The bright side to all this is that my son is showing an interest in drums. I won't force him to play an instrument. However, I'll make it available to him to learn one and take lessons as he pleases. Every time somebody pronounces rock bands as totally irrelevant to young people, an act like the Jonas Brothers comes along and proves to the world, yet again, that a teenage boy is at the height of his powers if he's playing a guitar in a band.

I've been doing some researching and it turns out that in expert mode, these games like Rock Band and Guitar Hero are actually showing kids something analogous to the real drum parts of the songs. The basic plastic kits made for the games are basically like toys. However, there's an aftermarket drum kit called an Ion Rocker made by Alesis that is like an inexpensive electronic drum kit. Finally, you can buy converter boxes that let you connect your Roland V-drums, or Yamaha DTX kit to those video games and then you're playing actual drums (okay, actual "electronic" drums).
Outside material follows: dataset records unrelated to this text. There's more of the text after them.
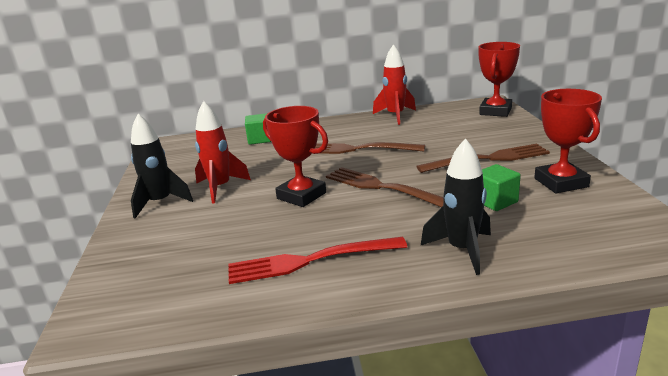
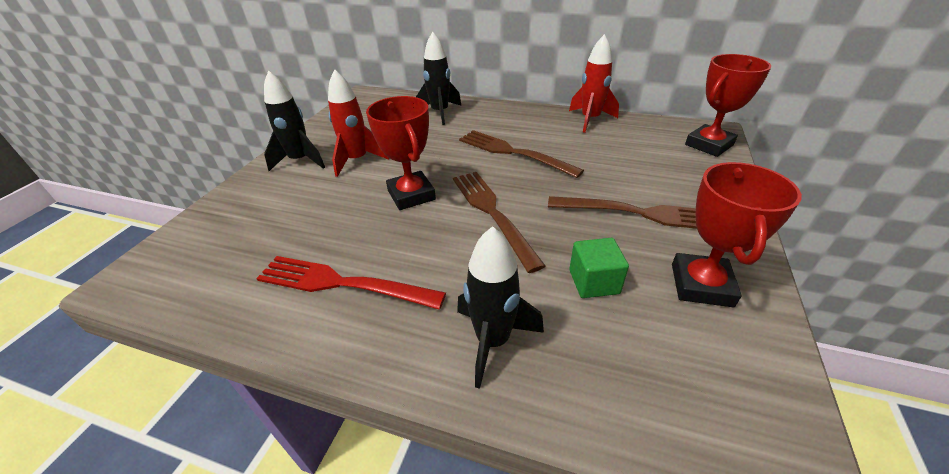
camera: 25 degrees right, 15 degrees up
green cube [245,113,271,145] -> black rocket [416,32,461,125]

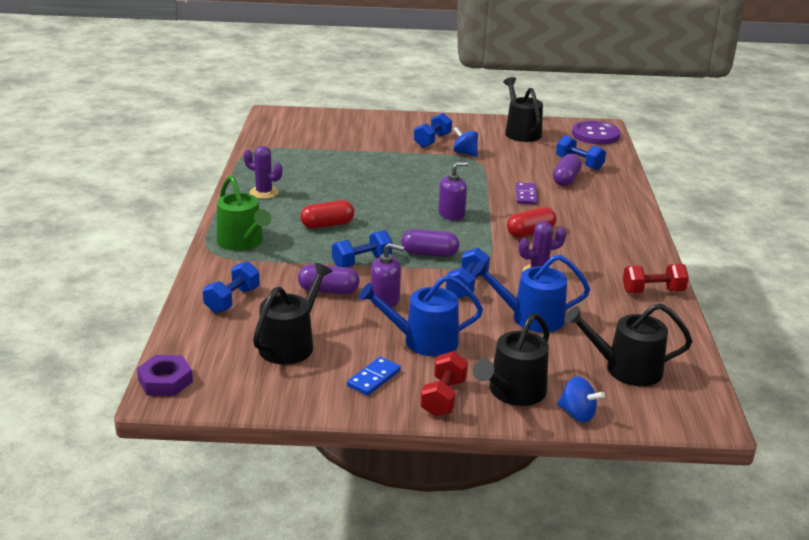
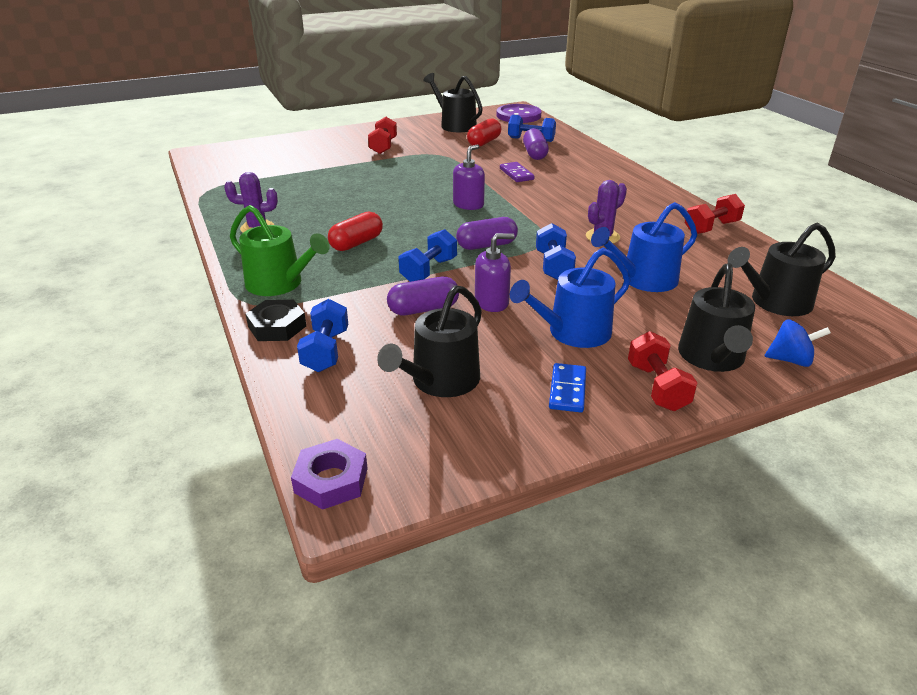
camera: 25 degrees left, 5 degrees up
black watering can [253,263,332,364] -> black watering can turned 150 degrees counterclockwise [377,285,482,397]
blue dumbbell [414,113,452,148] -> red dumbbell [368,117,397,154]
blue spinning top [453,127,478,157] -> none
red capsule [507,207,556,238] -> red capsule moved to [467,119,501,147]
none -> black nut [246,300,306,341]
If he shows an interest, I can easily see making the trip to Dave's Drum Depot in Toledo to get him lessons and some real skins.

So, mission for today is to see if I can get the Beatles Boxed Set, a PS3 (it allows the most drums and cymbals for Rock Band of any of the platforms), the Beatles limited edition premium bundle (which includes a fake plastic Hofner bass controller), and a 3 cymbal expansion pack.

I'll gauge Logan's interest and if he really shows some interest, I'll be setting him up with some V-drums here, soon. Of course, they're for him... you know... wouldn't spend that kind of money just because I'd like them, too. That'd be extravagant and self-indulgent.